After her brother's death in 1715, she was left without a home and plagued by debts he had incurred in financing their expensive publications. She tried to start a girls' school in Chelsea, but despite obtaining so many pupils that she had "scarcely time to eat", they only paid a groat (4d.) a week, and the school failed within six months. In 1718 she fled London and her creditors, leaving behind her books and a partial manuscript of Ælfric’s Catholic Homilies which she had translated. This was never published, and is now preserved at the British Library. She entrusted her papers to a friend who went to the West Indies, and the papers were lost.

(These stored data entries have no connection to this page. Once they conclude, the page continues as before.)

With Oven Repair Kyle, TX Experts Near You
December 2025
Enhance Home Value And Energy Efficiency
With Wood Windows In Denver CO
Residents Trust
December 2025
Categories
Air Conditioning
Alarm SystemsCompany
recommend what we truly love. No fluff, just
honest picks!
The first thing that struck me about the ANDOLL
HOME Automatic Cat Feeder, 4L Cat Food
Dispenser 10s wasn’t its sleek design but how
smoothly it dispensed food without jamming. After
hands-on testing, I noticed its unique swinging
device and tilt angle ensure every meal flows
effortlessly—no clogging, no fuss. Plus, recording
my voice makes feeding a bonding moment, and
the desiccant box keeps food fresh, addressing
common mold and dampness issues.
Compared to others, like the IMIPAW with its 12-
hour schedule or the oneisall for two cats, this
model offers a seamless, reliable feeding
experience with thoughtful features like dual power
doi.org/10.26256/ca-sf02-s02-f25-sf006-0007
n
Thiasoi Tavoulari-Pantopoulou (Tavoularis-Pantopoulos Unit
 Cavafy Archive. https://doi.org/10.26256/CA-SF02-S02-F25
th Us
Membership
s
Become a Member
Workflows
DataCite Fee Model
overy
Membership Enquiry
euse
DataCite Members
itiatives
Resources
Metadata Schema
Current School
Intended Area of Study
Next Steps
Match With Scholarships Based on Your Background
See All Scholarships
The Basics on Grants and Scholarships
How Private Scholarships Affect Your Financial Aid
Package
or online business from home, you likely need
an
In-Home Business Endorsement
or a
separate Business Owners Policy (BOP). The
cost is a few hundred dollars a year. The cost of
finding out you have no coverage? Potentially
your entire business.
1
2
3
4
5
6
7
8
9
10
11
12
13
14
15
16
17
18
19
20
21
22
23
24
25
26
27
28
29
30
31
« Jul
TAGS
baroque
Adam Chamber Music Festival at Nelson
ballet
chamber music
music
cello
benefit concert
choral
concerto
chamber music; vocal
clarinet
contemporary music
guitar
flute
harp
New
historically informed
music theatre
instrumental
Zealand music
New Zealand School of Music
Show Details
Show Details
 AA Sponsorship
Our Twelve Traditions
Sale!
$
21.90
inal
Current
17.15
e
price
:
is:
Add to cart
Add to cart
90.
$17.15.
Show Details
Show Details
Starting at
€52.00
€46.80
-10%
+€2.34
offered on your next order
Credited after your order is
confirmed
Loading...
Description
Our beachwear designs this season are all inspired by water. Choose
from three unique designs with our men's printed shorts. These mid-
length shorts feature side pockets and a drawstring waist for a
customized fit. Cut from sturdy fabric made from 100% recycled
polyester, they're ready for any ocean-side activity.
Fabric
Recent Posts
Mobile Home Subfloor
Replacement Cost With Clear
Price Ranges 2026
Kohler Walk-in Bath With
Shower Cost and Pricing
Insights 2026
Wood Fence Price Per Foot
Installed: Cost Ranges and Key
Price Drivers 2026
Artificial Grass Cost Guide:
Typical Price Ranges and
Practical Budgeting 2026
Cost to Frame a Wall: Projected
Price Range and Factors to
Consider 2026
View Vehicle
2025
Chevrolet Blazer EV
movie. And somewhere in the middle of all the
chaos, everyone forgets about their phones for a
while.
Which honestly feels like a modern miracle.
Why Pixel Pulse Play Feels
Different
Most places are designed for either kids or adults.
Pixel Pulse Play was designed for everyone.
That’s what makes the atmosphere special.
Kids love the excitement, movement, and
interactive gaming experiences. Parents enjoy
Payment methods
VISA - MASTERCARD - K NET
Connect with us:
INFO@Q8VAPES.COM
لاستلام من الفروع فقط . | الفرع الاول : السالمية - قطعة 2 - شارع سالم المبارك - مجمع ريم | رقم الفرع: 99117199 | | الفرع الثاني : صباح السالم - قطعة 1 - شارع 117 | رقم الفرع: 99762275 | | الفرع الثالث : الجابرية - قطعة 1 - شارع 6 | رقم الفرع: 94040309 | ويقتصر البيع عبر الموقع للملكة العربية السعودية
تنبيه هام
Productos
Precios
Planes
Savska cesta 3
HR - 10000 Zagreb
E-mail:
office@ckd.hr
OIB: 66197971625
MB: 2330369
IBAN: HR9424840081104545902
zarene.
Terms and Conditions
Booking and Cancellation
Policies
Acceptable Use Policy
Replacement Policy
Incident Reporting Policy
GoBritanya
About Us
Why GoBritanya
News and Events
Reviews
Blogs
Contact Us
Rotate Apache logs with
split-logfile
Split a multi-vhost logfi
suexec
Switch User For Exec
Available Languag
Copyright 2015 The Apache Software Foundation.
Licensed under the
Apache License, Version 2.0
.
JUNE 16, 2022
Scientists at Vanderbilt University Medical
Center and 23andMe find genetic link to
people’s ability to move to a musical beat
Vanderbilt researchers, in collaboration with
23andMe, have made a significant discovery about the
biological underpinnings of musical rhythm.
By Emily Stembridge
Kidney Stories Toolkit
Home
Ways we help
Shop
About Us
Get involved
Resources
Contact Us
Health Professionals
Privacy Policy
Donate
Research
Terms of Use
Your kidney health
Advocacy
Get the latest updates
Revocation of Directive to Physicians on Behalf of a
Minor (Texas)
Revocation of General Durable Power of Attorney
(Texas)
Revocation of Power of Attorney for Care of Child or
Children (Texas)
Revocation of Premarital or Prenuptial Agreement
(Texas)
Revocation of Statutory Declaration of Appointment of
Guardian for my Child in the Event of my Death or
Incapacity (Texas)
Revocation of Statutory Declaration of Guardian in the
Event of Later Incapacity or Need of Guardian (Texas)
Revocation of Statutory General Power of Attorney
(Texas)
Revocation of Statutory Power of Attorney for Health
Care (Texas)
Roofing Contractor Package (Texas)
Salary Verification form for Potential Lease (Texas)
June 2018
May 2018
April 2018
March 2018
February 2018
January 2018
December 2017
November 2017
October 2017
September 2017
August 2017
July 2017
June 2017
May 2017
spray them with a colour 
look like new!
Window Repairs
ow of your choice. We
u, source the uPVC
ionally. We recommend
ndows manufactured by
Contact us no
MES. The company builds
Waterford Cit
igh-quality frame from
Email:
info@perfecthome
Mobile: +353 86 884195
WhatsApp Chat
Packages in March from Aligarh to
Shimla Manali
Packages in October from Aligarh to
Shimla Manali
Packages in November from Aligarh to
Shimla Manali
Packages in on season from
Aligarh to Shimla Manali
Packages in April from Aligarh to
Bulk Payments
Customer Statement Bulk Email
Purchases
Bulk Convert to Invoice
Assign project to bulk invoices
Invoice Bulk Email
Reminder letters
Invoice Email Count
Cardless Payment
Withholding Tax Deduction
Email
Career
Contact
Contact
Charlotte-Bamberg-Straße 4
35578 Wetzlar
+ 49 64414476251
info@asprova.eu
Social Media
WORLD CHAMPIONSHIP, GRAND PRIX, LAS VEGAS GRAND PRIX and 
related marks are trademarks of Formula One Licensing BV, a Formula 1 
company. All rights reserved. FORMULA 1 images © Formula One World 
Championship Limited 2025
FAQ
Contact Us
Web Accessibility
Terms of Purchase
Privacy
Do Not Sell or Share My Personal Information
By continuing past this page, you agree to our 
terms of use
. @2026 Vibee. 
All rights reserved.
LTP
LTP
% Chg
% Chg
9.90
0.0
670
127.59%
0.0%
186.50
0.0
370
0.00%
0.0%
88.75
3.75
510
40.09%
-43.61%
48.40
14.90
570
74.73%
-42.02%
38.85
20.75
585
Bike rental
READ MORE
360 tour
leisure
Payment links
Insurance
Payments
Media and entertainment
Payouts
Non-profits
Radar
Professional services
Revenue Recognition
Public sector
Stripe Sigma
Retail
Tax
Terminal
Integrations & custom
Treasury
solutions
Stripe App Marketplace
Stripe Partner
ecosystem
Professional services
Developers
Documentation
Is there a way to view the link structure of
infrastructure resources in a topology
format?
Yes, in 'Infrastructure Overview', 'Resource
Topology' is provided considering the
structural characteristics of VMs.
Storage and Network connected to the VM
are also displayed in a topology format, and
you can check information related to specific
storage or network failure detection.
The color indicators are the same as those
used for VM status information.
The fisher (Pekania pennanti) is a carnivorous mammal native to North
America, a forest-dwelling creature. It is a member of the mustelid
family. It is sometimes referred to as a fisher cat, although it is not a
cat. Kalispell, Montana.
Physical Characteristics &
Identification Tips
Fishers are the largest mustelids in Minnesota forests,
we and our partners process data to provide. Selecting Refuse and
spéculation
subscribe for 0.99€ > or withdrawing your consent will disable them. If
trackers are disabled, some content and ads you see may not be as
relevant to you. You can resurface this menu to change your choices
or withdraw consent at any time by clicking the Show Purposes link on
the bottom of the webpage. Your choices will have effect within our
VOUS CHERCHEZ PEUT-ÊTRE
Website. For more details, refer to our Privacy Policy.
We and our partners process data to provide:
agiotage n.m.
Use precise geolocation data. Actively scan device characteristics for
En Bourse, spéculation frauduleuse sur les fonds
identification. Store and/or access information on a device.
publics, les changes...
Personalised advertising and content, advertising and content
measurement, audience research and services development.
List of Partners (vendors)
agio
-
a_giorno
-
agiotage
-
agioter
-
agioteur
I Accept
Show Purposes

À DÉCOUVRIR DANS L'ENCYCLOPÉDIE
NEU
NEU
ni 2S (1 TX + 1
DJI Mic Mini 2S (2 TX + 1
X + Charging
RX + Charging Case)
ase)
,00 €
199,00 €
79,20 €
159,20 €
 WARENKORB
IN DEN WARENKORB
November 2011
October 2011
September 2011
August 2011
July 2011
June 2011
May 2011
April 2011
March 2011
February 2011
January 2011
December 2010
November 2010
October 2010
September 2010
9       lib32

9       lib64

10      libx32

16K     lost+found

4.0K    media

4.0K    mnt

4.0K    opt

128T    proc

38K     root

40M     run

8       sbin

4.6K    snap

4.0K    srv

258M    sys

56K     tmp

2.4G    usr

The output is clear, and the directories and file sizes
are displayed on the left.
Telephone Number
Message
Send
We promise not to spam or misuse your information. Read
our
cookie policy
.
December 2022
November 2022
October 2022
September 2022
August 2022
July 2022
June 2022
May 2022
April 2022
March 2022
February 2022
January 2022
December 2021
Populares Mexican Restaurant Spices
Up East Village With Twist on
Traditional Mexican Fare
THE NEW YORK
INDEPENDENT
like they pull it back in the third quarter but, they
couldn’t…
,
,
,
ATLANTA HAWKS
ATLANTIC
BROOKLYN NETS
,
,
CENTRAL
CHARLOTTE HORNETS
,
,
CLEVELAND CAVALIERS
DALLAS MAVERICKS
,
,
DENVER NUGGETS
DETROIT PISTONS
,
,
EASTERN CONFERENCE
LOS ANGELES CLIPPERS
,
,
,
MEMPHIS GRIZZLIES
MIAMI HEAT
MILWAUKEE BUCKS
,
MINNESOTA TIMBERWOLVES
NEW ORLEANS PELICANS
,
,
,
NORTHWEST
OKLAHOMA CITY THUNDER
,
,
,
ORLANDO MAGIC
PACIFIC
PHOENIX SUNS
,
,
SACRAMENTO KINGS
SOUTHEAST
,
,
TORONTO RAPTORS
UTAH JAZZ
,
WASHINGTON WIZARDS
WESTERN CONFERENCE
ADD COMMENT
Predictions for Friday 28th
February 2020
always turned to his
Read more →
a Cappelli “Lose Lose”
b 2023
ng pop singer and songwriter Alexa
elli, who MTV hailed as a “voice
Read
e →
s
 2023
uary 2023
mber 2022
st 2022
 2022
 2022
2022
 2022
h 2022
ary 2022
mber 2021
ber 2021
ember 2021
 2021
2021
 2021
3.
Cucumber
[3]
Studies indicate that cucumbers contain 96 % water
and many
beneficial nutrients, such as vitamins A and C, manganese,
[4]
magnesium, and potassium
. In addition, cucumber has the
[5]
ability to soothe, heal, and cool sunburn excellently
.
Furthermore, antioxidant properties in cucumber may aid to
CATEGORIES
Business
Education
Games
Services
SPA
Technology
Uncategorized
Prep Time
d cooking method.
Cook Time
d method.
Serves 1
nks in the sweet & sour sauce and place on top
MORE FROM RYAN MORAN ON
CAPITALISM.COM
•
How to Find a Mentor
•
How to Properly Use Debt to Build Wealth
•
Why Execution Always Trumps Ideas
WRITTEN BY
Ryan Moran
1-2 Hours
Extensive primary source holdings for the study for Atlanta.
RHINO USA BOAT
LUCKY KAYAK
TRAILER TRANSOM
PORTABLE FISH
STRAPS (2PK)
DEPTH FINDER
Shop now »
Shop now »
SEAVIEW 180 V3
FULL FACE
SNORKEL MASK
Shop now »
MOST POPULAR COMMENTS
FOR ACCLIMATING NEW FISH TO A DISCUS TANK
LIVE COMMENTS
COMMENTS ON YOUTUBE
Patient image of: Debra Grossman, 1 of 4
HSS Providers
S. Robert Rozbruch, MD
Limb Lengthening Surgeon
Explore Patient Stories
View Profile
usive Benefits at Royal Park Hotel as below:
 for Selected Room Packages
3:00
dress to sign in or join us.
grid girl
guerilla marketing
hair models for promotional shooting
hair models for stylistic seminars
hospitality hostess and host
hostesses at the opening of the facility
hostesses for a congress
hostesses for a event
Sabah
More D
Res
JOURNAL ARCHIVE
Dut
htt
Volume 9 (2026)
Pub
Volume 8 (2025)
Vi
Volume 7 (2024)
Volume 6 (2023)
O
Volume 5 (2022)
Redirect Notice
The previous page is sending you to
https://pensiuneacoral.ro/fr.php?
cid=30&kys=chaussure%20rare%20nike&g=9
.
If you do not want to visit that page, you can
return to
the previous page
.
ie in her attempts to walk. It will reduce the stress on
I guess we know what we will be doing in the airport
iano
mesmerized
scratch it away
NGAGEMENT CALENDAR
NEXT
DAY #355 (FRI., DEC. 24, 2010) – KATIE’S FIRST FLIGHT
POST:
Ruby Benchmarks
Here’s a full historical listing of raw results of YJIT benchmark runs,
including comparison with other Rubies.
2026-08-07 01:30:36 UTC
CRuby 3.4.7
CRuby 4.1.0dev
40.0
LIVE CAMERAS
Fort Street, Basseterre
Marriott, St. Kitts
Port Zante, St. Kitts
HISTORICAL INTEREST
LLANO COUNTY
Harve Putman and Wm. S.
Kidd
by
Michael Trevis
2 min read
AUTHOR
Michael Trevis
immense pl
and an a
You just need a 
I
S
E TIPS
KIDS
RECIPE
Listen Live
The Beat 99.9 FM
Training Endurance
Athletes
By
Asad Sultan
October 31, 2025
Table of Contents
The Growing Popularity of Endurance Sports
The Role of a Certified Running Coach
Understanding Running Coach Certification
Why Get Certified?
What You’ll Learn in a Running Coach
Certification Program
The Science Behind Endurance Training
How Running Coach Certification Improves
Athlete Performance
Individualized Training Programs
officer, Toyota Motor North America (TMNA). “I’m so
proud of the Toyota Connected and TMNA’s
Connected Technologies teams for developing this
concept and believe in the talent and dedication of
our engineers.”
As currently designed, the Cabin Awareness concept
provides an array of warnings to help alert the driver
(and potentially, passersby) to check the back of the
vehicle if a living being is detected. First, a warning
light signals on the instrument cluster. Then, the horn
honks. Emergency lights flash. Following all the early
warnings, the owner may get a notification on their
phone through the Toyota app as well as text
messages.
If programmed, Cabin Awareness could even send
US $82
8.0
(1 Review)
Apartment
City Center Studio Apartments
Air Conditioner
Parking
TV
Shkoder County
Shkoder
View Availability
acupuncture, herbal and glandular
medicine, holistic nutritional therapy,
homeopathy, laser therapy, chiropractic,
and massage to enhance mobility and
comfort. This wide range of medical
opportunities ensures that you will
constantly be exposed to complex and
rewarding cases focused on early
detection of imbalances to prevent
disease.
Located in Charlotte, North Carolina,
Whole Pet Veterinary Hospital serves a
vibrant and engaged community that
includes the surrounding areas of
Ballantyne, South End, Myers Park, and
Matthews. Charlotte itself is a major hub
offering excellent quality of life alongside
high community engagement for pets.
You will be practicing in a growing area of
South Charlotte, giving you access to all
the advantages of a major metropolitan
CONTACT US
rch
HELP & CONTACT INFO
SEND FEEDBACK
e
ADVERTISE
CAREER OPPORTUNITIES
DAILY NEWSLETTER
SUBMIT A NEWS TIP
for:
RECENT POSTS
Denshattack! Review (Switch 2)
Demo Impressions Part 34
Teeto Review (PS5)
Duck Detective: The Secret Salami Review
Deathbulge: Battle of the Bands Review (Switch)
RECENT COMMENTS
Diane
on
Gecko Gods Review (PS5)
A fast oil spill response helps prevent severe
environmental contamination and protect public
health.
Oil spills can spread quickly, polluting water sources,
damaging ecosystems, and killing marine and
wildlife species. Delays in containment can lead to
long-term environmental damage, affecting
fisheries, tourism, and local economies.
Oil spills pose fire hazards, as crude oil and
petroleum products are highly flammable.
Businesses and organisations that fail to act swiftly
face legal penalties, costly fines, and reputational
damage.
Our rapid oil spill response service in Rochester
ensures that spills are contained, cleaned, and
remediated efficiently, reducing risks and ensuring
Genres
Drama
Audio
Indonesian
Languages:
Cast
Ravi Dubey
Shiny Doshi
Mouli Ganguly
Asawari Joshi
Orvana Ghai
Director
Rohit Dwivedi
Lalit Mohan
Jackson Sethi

Elstob ended up in Evesham in rural Worcestershire. She lived there for many years dependent on her friends, running a small dame school under the assumed name of Frances Smith. Her whereabouts were apparently unknown to anyone in the scholarly community until 1735.

In the autumn of 1738 Elstob was introduced to the wealthy Margaret Bentinck, Duchess of Portland, and was made governess to her children, remaining in her service until her death, at Bulstrode Park, Buckinghamshire, on 30 May 1756. In her last years she lived "surrounded by the congenial elements of dirt and her books". She wrote in a letter that "this is not an Age to hope for any encouragement to Learning of any kind".

She was buried in the churchyard of St Margaret's, Westminster on 3 June 1756.